O dia da consciência negra deve ser lembrado e celebrado por toda a população brasileira, não apenas pelos negros, pois o sucesso de um ideal depende de amplo apoio. O dia de hoje representa a máxima expressão de um sentimento que eu compartilho todos os dias com o mundo: a alegria de ser quem eu sou, uma mulher negra brasileira que “Possui a estranha mania/ De ter fé na vida”, como compôs Milton Nascimento em “Maria, Maria”.
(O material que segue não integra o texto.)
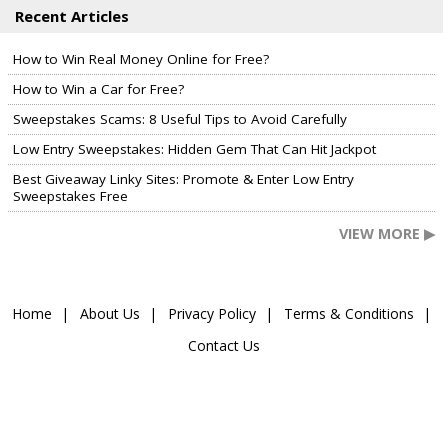
Recent Articles
How to Win Real Money Online for Free?
How to Win a Car for Free?
Sweepstakes Scams: 8 Useful Tips to Avoid Carefully
Low Entry Sweepstakes: Hidden Gem That Can Hit Jackpot
Best Giveaway Linky Sites: Promote & Enter Low Entry
Sweepstakes Free
VIEW MORE ▶
Home
About Us
Privacy Policy
Terms & Conditions
Contact Us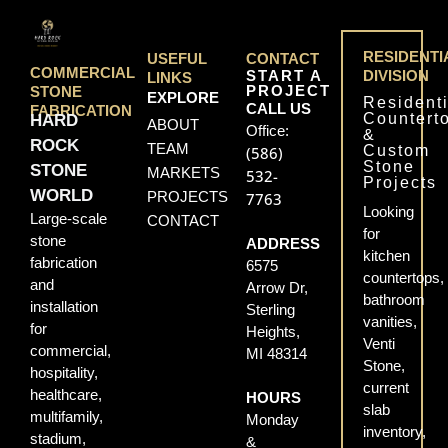
RESIDENTI
USEFUL
CONTACT
COMMERCIAL
START A
DIVISION
LINKS
PROJECT
STONE
EXPLORE
Residenti
CALL US
FABRICATION
Countert
HARD
ABOUT
Office:
&
ROCK
TEAM
Custom
(586)
Stone
STONE
MARKETS
532-
Projects
WORLD
PROJECTS
7763
Looking
Large-scale
CONTACT
for
stone
ADDRESS
kitchen
fabrication
6575
countertops,
and
Arrow Dr,
bathroom
installation
Sterling
vanities,
for
Heights,
Venti
commercial,
MI 48314
Stone,
hospitality,
current
healthcare,
HOURS
slab
multifamily,
Monday
inventory,
stadium,
&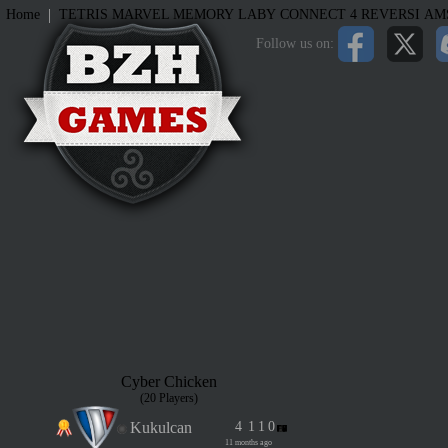
|
Home
TETRIS
MARVEL MEMORY
LABY
CONNECT 4
REVERSI
AM
Follow us on:
Cyber Chicken
(20 Players)
Kukulcan
4
1
1
0
11 months ago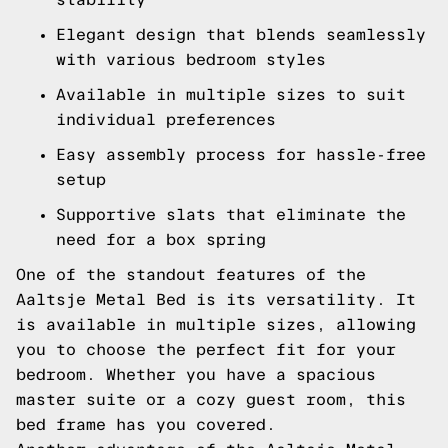
Elegant design that blends seamlessly
with various bedroom styles
Available in multiple sizes to suit
individual preferences
Easy assembly process for hassle-free
setup
Supportive slats that eliminate the
need for a box spring
One of the standout features of the
Aaltsje Metal Bed is its versatility. It
is available in multiple sizes, allowing
you to choose the perfect fit for your
bedroom. Whether you have a spacious
master suite or a cozy guest room, this
bed frame has you covered.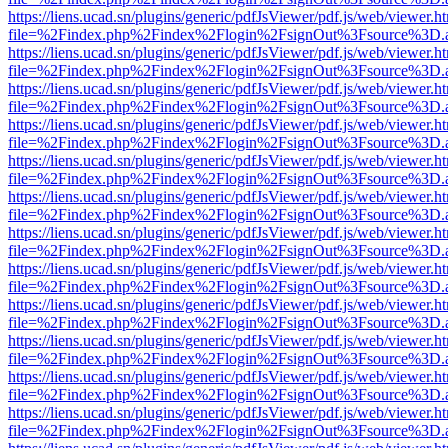
https://liens.ucad.sn/plugins/generic/pdfJsViewer/pdf.js/web/viewer.h
file=%2Findex.php%2Findex%2Flogin%2FsignOut%3Fsource%3D.ame
https://liens.ucad.sn/plugins/generic/pdfJsViewer/pdf.js/web/viewer.h
file=%2Findex.php%2Findex%2Flogin%2FsignOut%3Fsource%3D.ame
https://liens.ucad.sn/plugins/generic/pdfJsViewer/pdf.js/web/viewer.h
file=%2Findex.php%2Findex%2Flogin%2FsignOut%3Fsource%3D.ame
https://liens.ucad.sn/plugins/generic/pdfJsViewer/pdf.js/web/viewer.h
file=%2Findex.php%2Findex%2Flogin%2FsignOut%3Fsource%3D.ame
https://liens.ucad.sn/plugins/generic/pdfJsViewer/pdf.js/web/viewer.h
file=%2Findex.php%2Findex%2Flogin%2FsignOut%3Fsource%3D.ame
https://liens.ucad.sn/plugins/generic/pdfJsViewer/pdf.js/web/viewer.h
file=%2Findex.php%2Findex%2Flogin%2FsignOut%3Fsource%3D.ame
https://liens.ucad.sn/plugins/generic/pdfJsViewer/pdf.js/web/viewer.h
file=%2Findex.php%2Findex%2Flogin%2FsignOut%3Fsource%3D.ame
https://liens.ucad.sn/plugins/generic/pdfJsViewer/pdf.js/web/viewer.h
file=%2Findex.php%2Findex%2Flogin%2FsignOut%3Fsource%3D.ame
https://liens.ucad.sn/plugins/generic/pdfJsViewer/pdf.js/web/viewer.h
file=%2Findex.php%2Findex%2Flogin%2FsignOut%3Fsource%3D.ame
https://liens.ucad.sn/plugins/generic/pdfJsViewer/pdf.js/web/viewer.h
file=%2Findex.php%2Findex%2Flogin%2FsignOut%3Fsource%3D.ame
https://liens.ucad.sn/plugins/generic/pdfJsViewer/pdf.js/web/viewer.h
file=%2Findex.php%2Findex%2Flogin%2FsignOut%3Fsource%3D.ame
https://liens.ucad.sn/plugins/generic/pdfJsViewer/pdf.js/web/viewer.h
file=%2Findex.php%2Findex%2Flogin%2FsignOut%3Fsource%3D.ame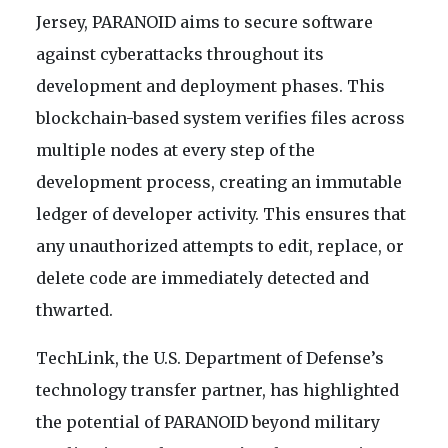
Jersey, PARANOID aims to secure software
against cyberattacks throughout its
development and deployment phases. This
blockchain-based system verifies files across
multiple nodes at every step of the
development process, creating an immutable
ledger of developer activity. This ensures that
any unauthorized attempts to edit, replace, or
delete code are immediately detected and
thwarted.
TechLink, the U.S. Department of Defense’s
technology transfer partner, has highlighted
the potential of PARANOID beyond military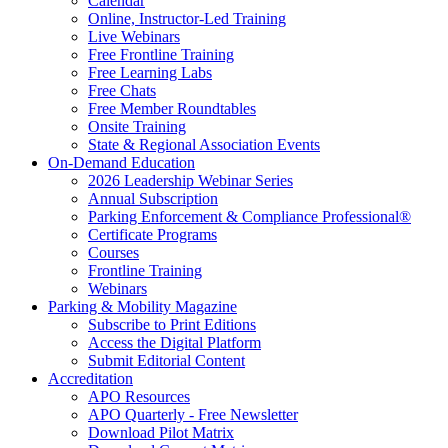
Calendar
Online, Instructor-Led Training
Live Webinars
Free Frontline Training
Free Learning Labs
Free Chats
Free Member Roundtables
Onsite Training
State & Regional Association Events
On-Demand Education
2026 Leadership Webinar Series
Annual Subscription
Parking Enforcement & Compliance Professional®
Certificate Programs
Courses
Frontline Training
Webinars
Parking & Mobility Magazine
Subscribe to Print Editions
Access the Digital Platform
Submit Editorial Content
Accreditation
APO Resources
APO Quarterly - Free Newsletter
Download Pilot Matrix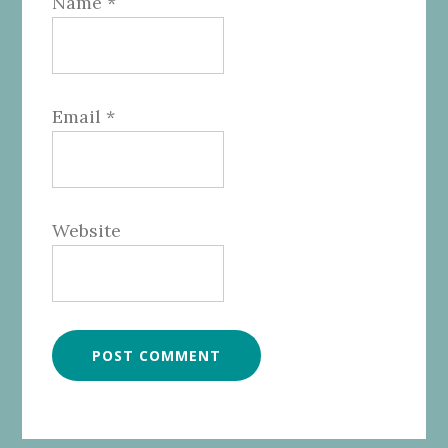
Name
*
Email
*
Website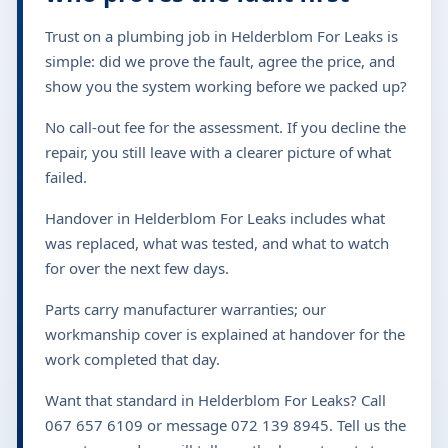
Trust on a plumbing job in Helderblom For Leaks is
simple: did we prove the fault, agree the price, and
show you the system working before we packed up?
No call-out fee for the assessment. If you decline the
repair, you still leave with a clearer picture of what
failed.
Handover in Helderblom For Leaks includes what
was replaced, what was tested, and what to watch
for over the next few days.
Parts carry manufacturer warranties; our
workmanship cover is explained at handover for the
work completed that day.
Want that standard in Helderblom For Leaks? Call
067 657 6109 or message 072 139 8945. Tell us the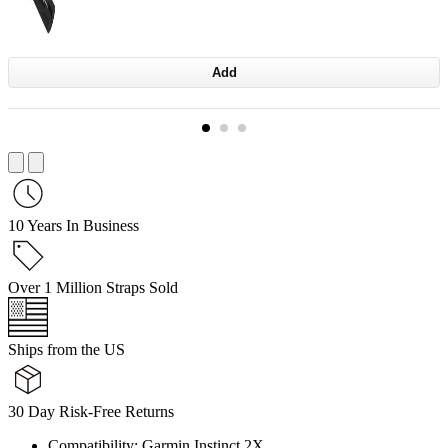
Add
10 Years In Business
Over 1 Million Straps Sold
Ships from the US
30 Day Risk-Free Returns
Compatibility: Garmin Instinct 2X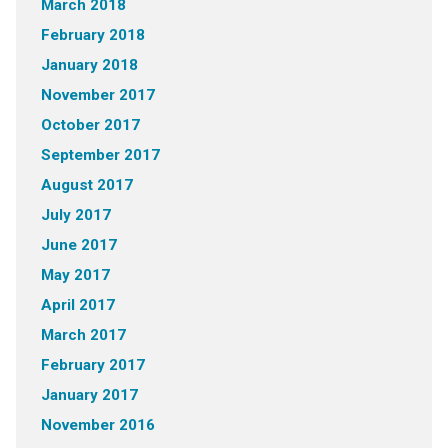
March 2018
February 2018
January 2018
November 2017
October 2017
September 2017
August 2017
July 2017
June 2017
May 2017
April 2017
March 2017
February 2017
January 2017
November 2016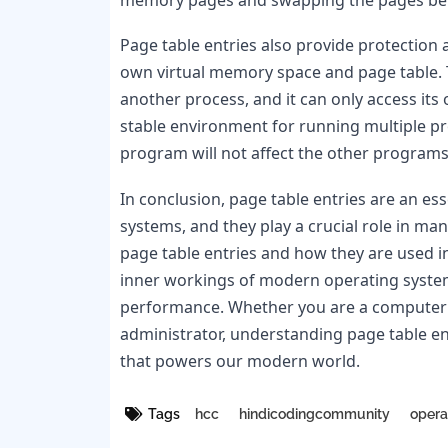
Page table entries also provide protection 
own virtual memory space and page table. 
another process, and it can only access its
stable environment for running multiple pr
program will not affect the other programs
In conclusion, page table entries are an 
systems, and they play a crucial role in ma
page table entries and how they are used 
inner workings of modern operating systems
performance. Whether you are a computer s
administrator, understanding page table en
that powers our modern world.
Tags
hcc
hindicodingcommunity
opera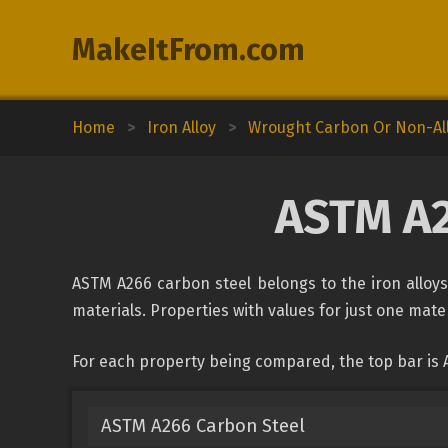
MakeItFrom.com
Home
>
Iron Alloy
>
Wrought Carbon Or Non-All
ASTM A2
ASTM A266 carbon steel belongs to the iron alloys 
materials. Properties with values for just one mater
For each property being compared, the top bar is
ASTM A266 Carbon Steel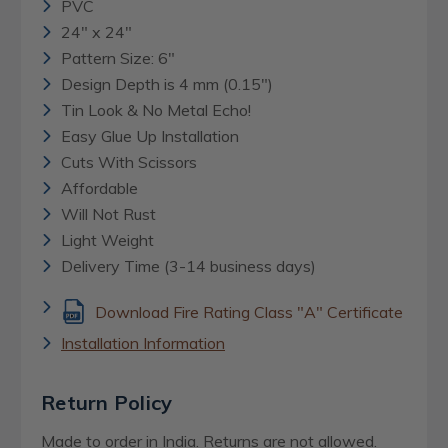
PVC
24" x 24"
Pattern Size: 6"
Design Depth is 4 mm (0.15")
Tin Look & No Metal Echo!
Easy Glue Up Installation
Cuts With Scissors
Affordable
Will Not Rust
Light Weight
Delivery Time (3-14 business days)
Download Fire Rating Class "A" Certificate
Installation Information
Return Policy
Made to order in India. Returns are not allowed.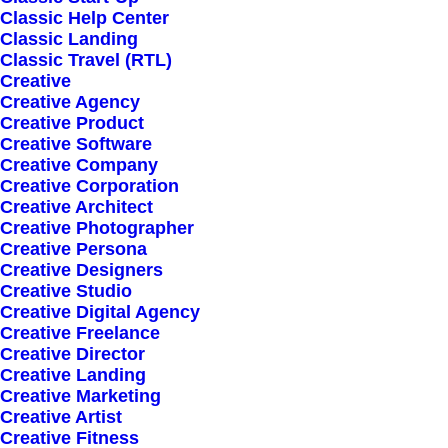
Classic Help Center
Classic Landing
Classic Travel (RTL)
Creative
Creative Agency
Creative Product
How we can help?
Creative Software
Creative Company
Creative Corporation
582 West Oak Meadow Lane
Creative Architect
Creative Photographer
Brooklyn, NY 11218
Creative Persona
Creative Designers
New York, United States
Creative Studio
Creative Digital Agency
Creative Freelance
Creative Director
Creative Landing
Give us a call
Creative Marketing
Creative Artist
Creative Fitness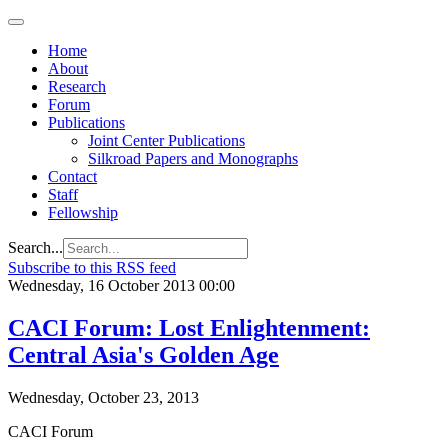
Home
About
Research
Forum
Publications
Joint Center Publications
Silkroad Papers and Monographs
Contact
Staff
Fellowship
Search...
Subscribe to this RSS feed
Wednesday, 16 October 2013 00:00
CACI Forum: Lost Enlightenment:
Central Asia's Golden Age
Wednesday, October 23, 2013
CACI Forum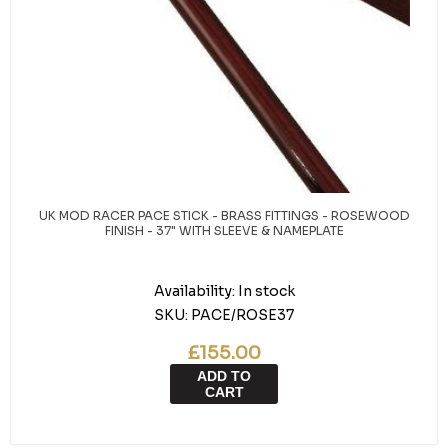
UK MOD RACER PACE STICK - BRASS FITTINGS - ROSEWOOD
FINISH - 37" WITH SLEEVE & NAMEPLATE
Availability:
In stock
SKU:
PACE/ROSE37
£155.00
ADD TO
CART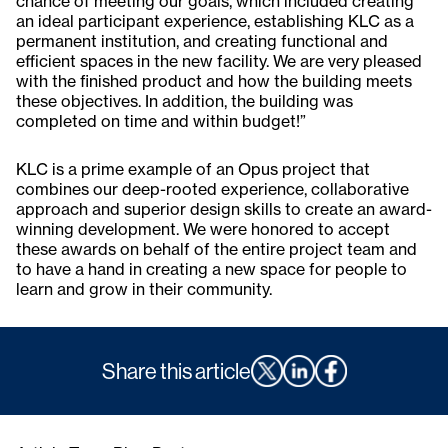
chance of meeting our goals, which included creating
an ideal participant experience, establishing KLC as a
permanent institution, and creating functional and
efficient spaces in the new facility. We are very pleased
with the finished product and how the building meets
these objectives. In addition, the building was
completed on time and within budget!”
KLC is a prime example of an Opus project that
combines our deep-rooted experience, collaborative
approach and superior design skills to create an award-
winning development. We were honored to accept
these awards on behalf of the entire project team and
to have a hand in creating a new space for people to
learn and grow in their community.
Share this article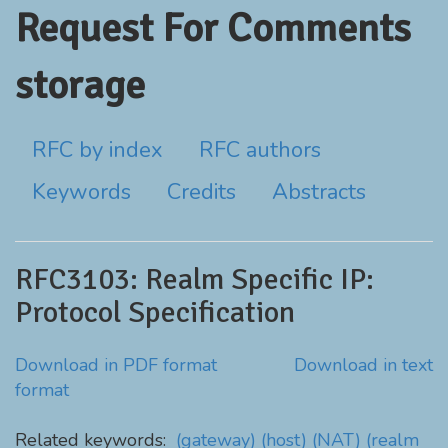
Request For Comments
storage
RFC by index
RFC authors
Keywords
Credits
Abstracts
RFC3103: Realm Specific IP:
Protocol Specification
Download in PDF format
Download in text
format
Related keywords:
(gateway)
(host)
(NAT)
(realm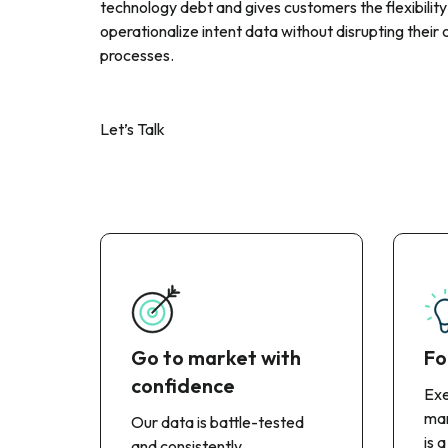
technology debt and gives customers the flexibility
operationalize intent data without disrupting their 
processes.
Let’s Talk
Go to market with
Fo
confidence
Exe
man
Our data is battle-tested
is a
and consistently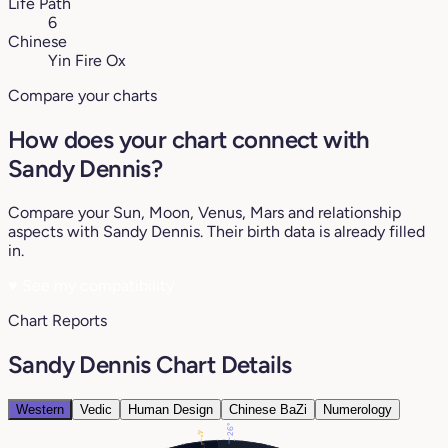
Life Path
6
Chinese
Yin Fire Ox
Compare your charts
How does your chart connect with
Sandy Dennis?
Compare your Sun, Moon, Venus, Mars and relationship
aspects with Sandy Dennis. Their birth data is already filled
in.
♥
See my compatibility
Chart Reports
Sandy Dennis Chart Details
Western
Vedic
Human Design
Chinese BaZi
Numerology
26°
4°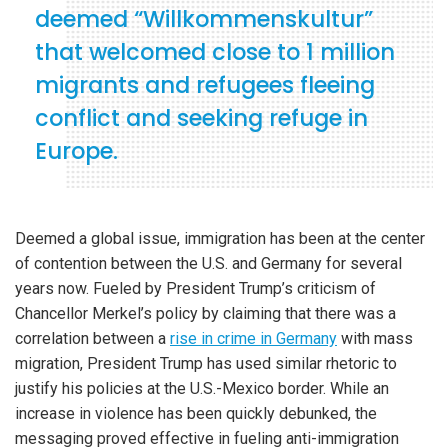
deemed “Willkommenskultur”
that welcomed close to 1 million
migrants and refugees fleeing
conflict and seeking refuge in
Europe.
Deemed a global issue, immigration has been at the center
of contention between the U.S. and Germany for several
years now. Fueled by President Trump’s criticism of
Chancellor Merkel’s policy by claiming that there was a
correlation between a
rise in crime in Germany
with mass
migration, President Trump has used similar rhetoric to
justify his policies at the U.S.-Mexico border. While an
increase in violence has been quickly debunked, the
messaging proved effective in fueling anti-immigration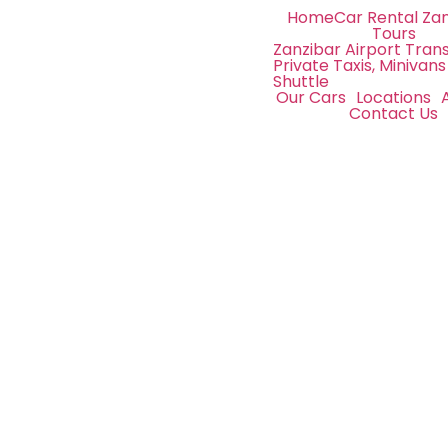
Home
Car Rental Za
Tours
Zanzibar Airport Trans
Private Taxis, Minivans
Shuttle
Our Cars
Locations
Contact Us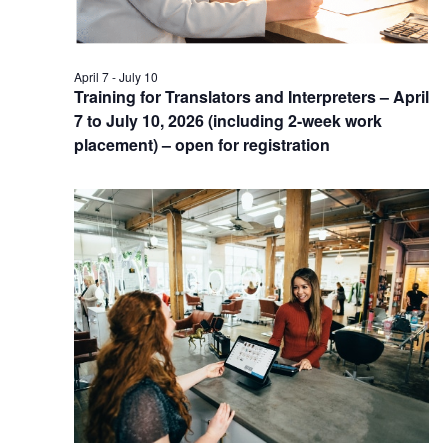
April 7
-
July 10
Training for Translators and Interpreters – April
7 to July 10, 2026 (including 2-week work
placement) – open for registration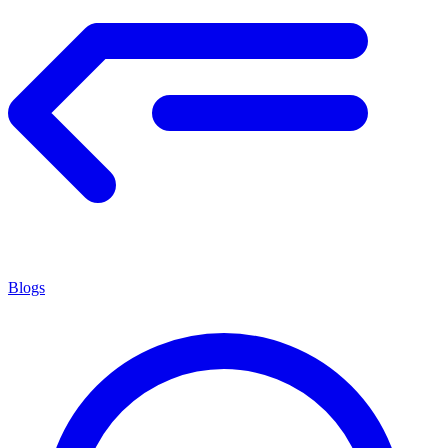
Blogs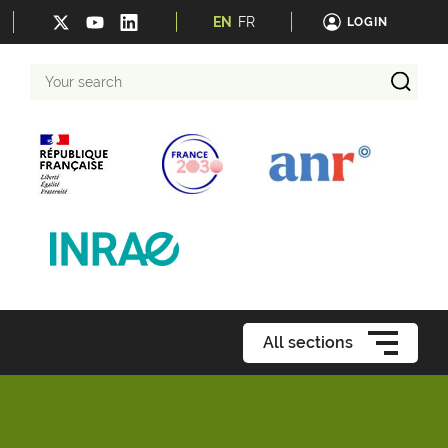
EN
FR
LOGIN
Your
search
All sections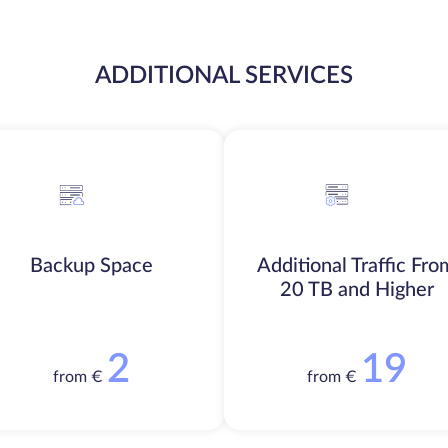
ADDITIONAL SERVICES
Backup Space
Additional Traffic Fro
20 TB and Higher
2
19
from €
from €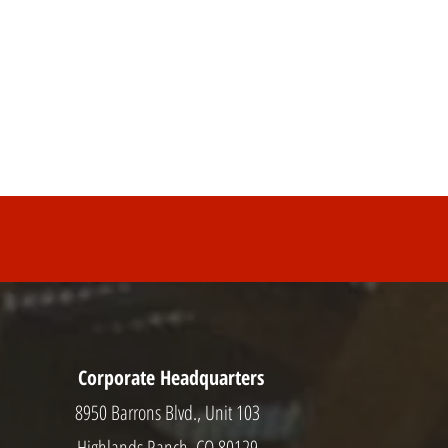
Corporate Headquarters
8950 Barrons Blvd., Unit 103
Highlands Ranch, CO 80129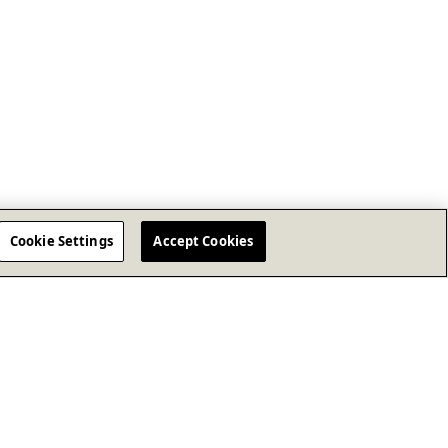
Cookie Settings
Accept Cookies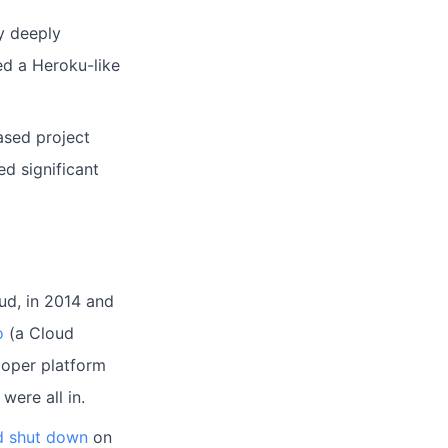
y deeply
d a Heroku-like
ased project
ed significant
ud, in 2014 and
o
(a Cloud
loper platform
were all in.
d shut down
on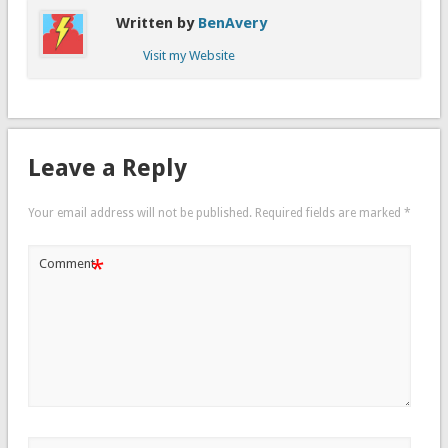
Written by
BenAvery
Visit my Website
Leave a Reply
Your email address will not be published.
Required fields are marked
*
*
Comment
Salve, salve, negros de todo o Brasil!
Gabriela Feliciano é estudante.
Evandro Mangueira
28 de novembro de 2013
Ótimo texto, e concordo que existe uma nova patrulha contra o “politicamente correto” que em um só som dizem: tudo agora é preconceito! Talvez seja mesmo, tudo tenha um fundo de algo pré conceituado!
Walter Chaves
28 de novembro de 2013
Muito bom menina! Belo exemplo! Parabéns Gabriela!
fernando
28 de novembro de 2013
Legal sua visão Gabi! Tem uma coisa que eu acho que devemos prestar atenção: falar que o Estado foi omisso e condizente com o racismo é minimizar muito seu papel como >agente< na manutenção de uma estrutura social racista. Foi o Estado que acabou com Palmares, e é o Estado, através da polícia(militar e civil), que mata os jovens negros nas favelas. Inclusive jovens sem nenhum tipo de ligação com o crime.
Amadeu Provenzano Filho
28 de novembro de 2013
Primeiro, o texto expõe com clareza a dor do estígma da negritude. Certa vez, participei de um momento de retiro em que o pregador esfregava a mão no braço de um negro e perguntava: “sai tinta?” – não, respondiam ; “sujou a minha mão?” – não, diziam; “o meu sangue é vermelho, e o dele de que cor è?” – vermelha. “E por que é que fazemos isso com estes nossos irmãos?” Qual raça se é assim que podemos dizer, foi arrancada à força da sua terra e negociada com reinos para serem escrevos? Me recordo que o papa João Paulo II visitando a África, pediu perdão em nome da Igreja aos negros por ter sido omissa nessa questão. Depois, os EUA por Barac Obama, doava um valor à África por resgate dos negros tirados à força no passado. De qualquer forma, ainda o mundo “branco” tem uma dívida imperdoável cometido no passado. Isso tudo ainda é nada para resgatar o lado triste dos fatos. A África foi empobrecida, rapada, deixada na miséria extrema por reinos europeus e por países do ocidente. E o Brasil se não tirou nem rapou, roubou a dignidade, roubou as raízes de uma cultura que sabemos, no mínimo é rica como sempre foi. E penso que a data da celebração embora seja no dia 20 de novembro – pouca gente dá a importância necessária, deveria sempre acontecer num domingo fixo do mês para que pudessem acontecer congraçamentos, festividades, discussões onde pudessem estar juntas pessoas de todas as etnias. Gabriela Feliciano é uma das preciosidades que só enriquece e enobrece a cultura negra.
Carla Betta
28 de novembro de 2013
Salve, salve, Gabriela! Belo texto! Bem escrito e bem argumentado. Se quiser, leia o meu artigo neste blog sobre racismo na experiência de uma branca que teve filhos mulatos, lindos, diga-se de passagem, sem corujice nenhuma, eu comprovo. Se quiser, enriqueça-o com seus comentários. Continue escrevendo bem assim, parabéns!!